~Dimple

121 14 15
                                    

Ani bir kararla yazdım. Umarım beğenirsiniz:)

~...~

Niçin geliriz hayata? Niçin, kim için yaşarız? Ölmek.. Çoğu kişinin düşündüğü ama yapmaya cesaret edemediği eylem. Kimileri ölmek için yanıp tutuşur, kimileri yaşamak için yanıp tutuşur. Ha birde ölmek için yanıp tutuşan insanları hayata tutundurmak için elinden geleni yapanlar..

Peki siz hangi kişiliği taşıyorsunuz?

Ben sanırım hiç biri. Yada bilemiyorum. O kadar çok kişilik taşıyorum ki içimde hangisi gerçek kişiliğim tanıyamıyorum.

Eğer tek bir kişilikte kalabilme şansım olsaydı sanırım aşık kişiliğim olurdu. Sahi aşk nedir? Yanıp kül olacağını bile bile ateşe gitmek mi? Yoksa güllerin, menekşelerin, karanfillerin olduğu bir bahçede huzur içinde ölmek mi?

Hiç aşık olmadım, olamadım. Doğduğum günden beri herkes bana "deli" der . İlk inanmazdım. Ama deli olduğumu öğrendim. Tanrı'nın işine bak. Ne ironi ama .

Eğer yukarıda bir yerde Tanrı varsa sanırım beni hiç sevmiyor. Bunların başka açıklaması olamaz. Kimse benimle arkadaş olmak istemezdi. Beni anlayan tek biri var o'da kendim.
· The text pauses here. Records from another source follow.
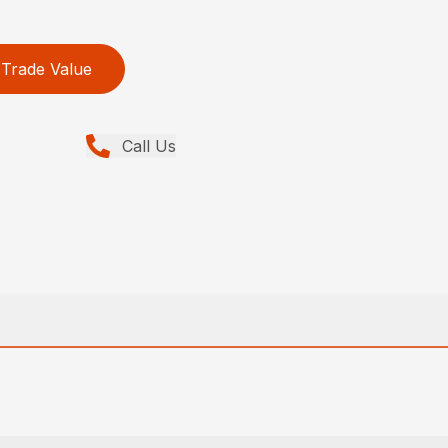
Trade Value
Call Us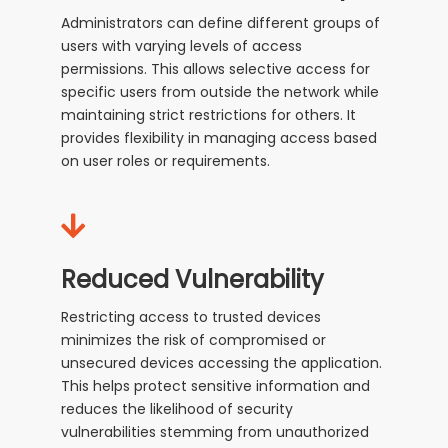
Administrators can define different groups of
users with varying levels of access
permissions. This allows selective access for
specific users from outside the network while
maintaining strict restrictions for others. It
provides flexibility in managing access based
on user roles or requirements.
Reduced Vulnerability
Restricting access to trusted devices
minimizes the risk of compromised or
unsecured devices accessing the application.
This helps protect sensitive information and
reduces the likelihood of security
vulnerabilities stemming from unauthorized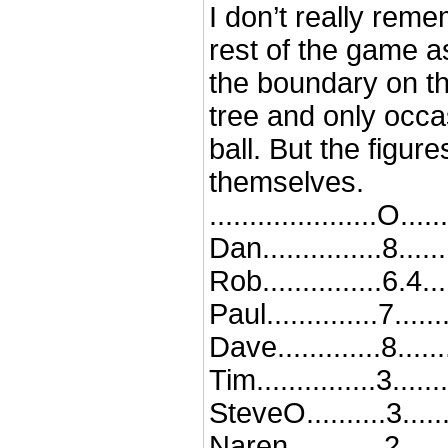
I don’t really rem
rest of the game a
the boundary on th
tree and only occa
ball. But the figur
themselves.
.....................O...
Dan...............8......
Rob...............6.4...
Paul..............7....
Dave.............8......
Tim...............3......
SteveO..........3......
Naren............2.......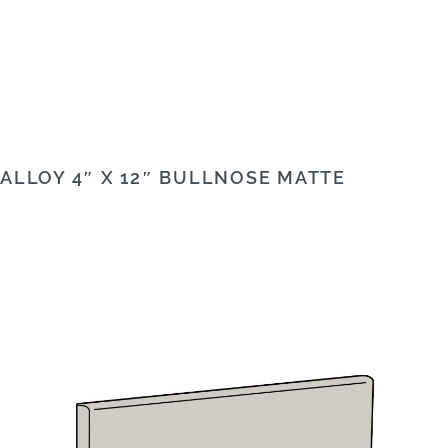
ALLOY 4″ X 12″ BULLNOSE MATTE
Ben Kim Taehyung. Namı değer deli çocuk. Daha 5 yaşımda oluşan kişilik bozukluğum sebebiyle bu lakabı satın aldım. Bazen sevinirdim bu lakabı taktıklarına nereye gitsem gözler benim üzerimde olurdu. Acaba bu deli çocuk yine ne yapacak? Soruları insanların aklındaydı.
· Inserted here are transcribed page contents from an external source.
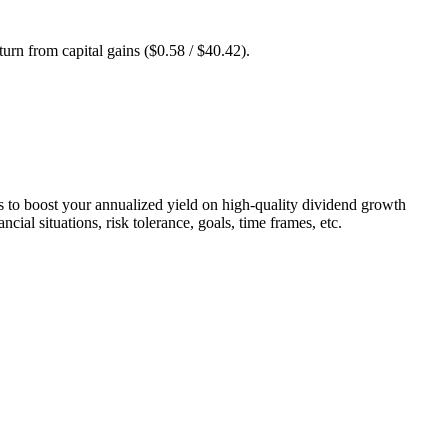
turn from capital gains ($0.58 / $40.42).
 is to boost your annualized yield on high-quality dividend growth
cial situations, risk tolerance, goals, time frames, etc.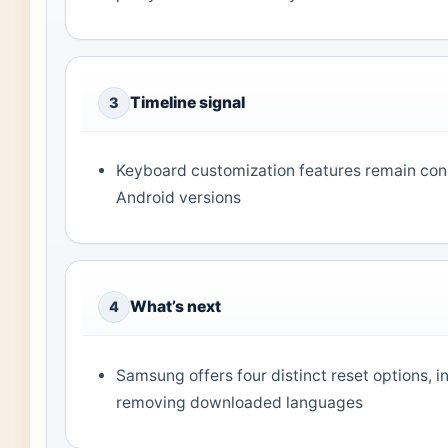
Timeline signal
3
Keyboard customization features remain con
Android versions
What’s next
4
Samsung offers four distinct reset options, 
removing downloaded languages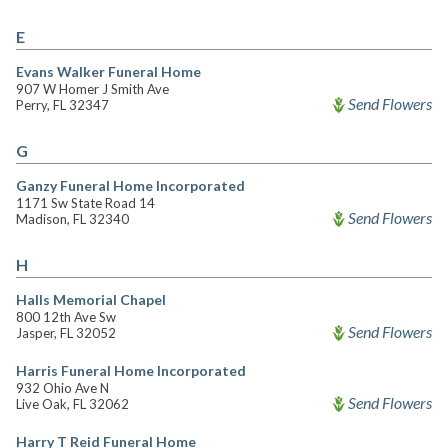
E
Evans Walker Funeral Home
907 W Homer J Smith Ave
Send Flowers
Perry, FL 32347
G
Ganzy Funeral Home Incorporated
1171 Sw State Road 14
Send Flowers
Madison, FL 32340
H
Halls Memorial Chapel
800 12th Ave Sw
Send Flowers
Jasper, FL 32052
Harris Funeral Home Incorporated
932 Ohio Ave N
Send Flowers
Live Oak, FL 32062
Harry T Reid Funeral Home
Annem benden utandığı için 4 yaşımda beni ve babamı terk etmiş. Haksız da sayılmaz bu konuda. O yüzden ona kızmıyorum. Babam.. Evet beni büyüten ama aynı zamanda kemiklerimi kıran babam. Severim onu. Sonuç olarak hayattaki tek varlığım.
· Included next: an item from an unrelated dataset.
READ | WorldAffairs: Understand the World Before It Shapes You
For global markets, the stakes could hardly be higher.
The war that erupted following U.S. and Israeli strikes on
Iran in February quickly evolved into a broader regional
Kişilik bozukluğumun tedavilerini çok araştırdım. Bulduğum sonuçlarda ise ilk olarak hep bir psikolog yardımı almam gerektiği yazıyordu. Ama babam gururunu ayaklar altına alıp, deli oğlunu doktoruna götürmedi.

Kişilik bozukluğum bu dönem daha da ilerledi. Yani bu aralar ruh halim sürekli kötü yönde değişiyor. Belki bu hastalık çokta önemli değilmiş gibi gözükebilir ama ben.. Bu hastalık yüzünden en yakın arkadaşımı yaralıyordum..

Bu yüzden hiç arkadaşım yok. Birine daha zarar vermek istemiyorum. Tek bir kişi benimle arkadaş olmak için elinden gelenin fazlasını yaptı. Jimin.. O bir melek gibi. Belkide bu acımasız, zalim dünyaya yanlışlıkla geldi.

Ne zaman kötü olsam, bana melek gibi sesiyle şarkı söylerdi. Tıpkı şuan olduğu gibi..

"Çok güzel saklanıyorlar, ama gülümsediğinde ortaya çıkıyorlar. Nereden geliyorlar?.."

"Yalan söyleme sen bir meleksin. Gerçek kimliğin ne?"

"Ama sen.. Gülüşün çok acımasız. Acımasız..."

"O yanaklara bakmamalıydım..."

"Nasılsın? Daha iyi misin?" Jimin böyleydi işte herkes 'iyi misin?' diye sorardı, Jimin ise 'daha iyi misin?' diye sorar. Çünkü biliyor iyi olmadığımı.

"Senin sayende. Teşekkür ederim Jimin-shi." yorgun bir gülümseme bıraktım. Gülümsedi. Gülümseyince kısılan gözleri onu öne çıkarıyordu. Çok güzeldi.

Ben neden güzel değildim?

"Taetae sana birşey söylemem lazım. " Ne söyleyecek bilmiyorum ama bildiğim tek şey gözlerindeki bu saf mutluluğun sebebi anlatacağı şey.

"Dinliyorum Jimin-shi" kafasını salladı. Derin nefes aldı. Ve ver-

"Benim sevgilim oldu!" Ama Jimin daha nefesini vermedi- NE!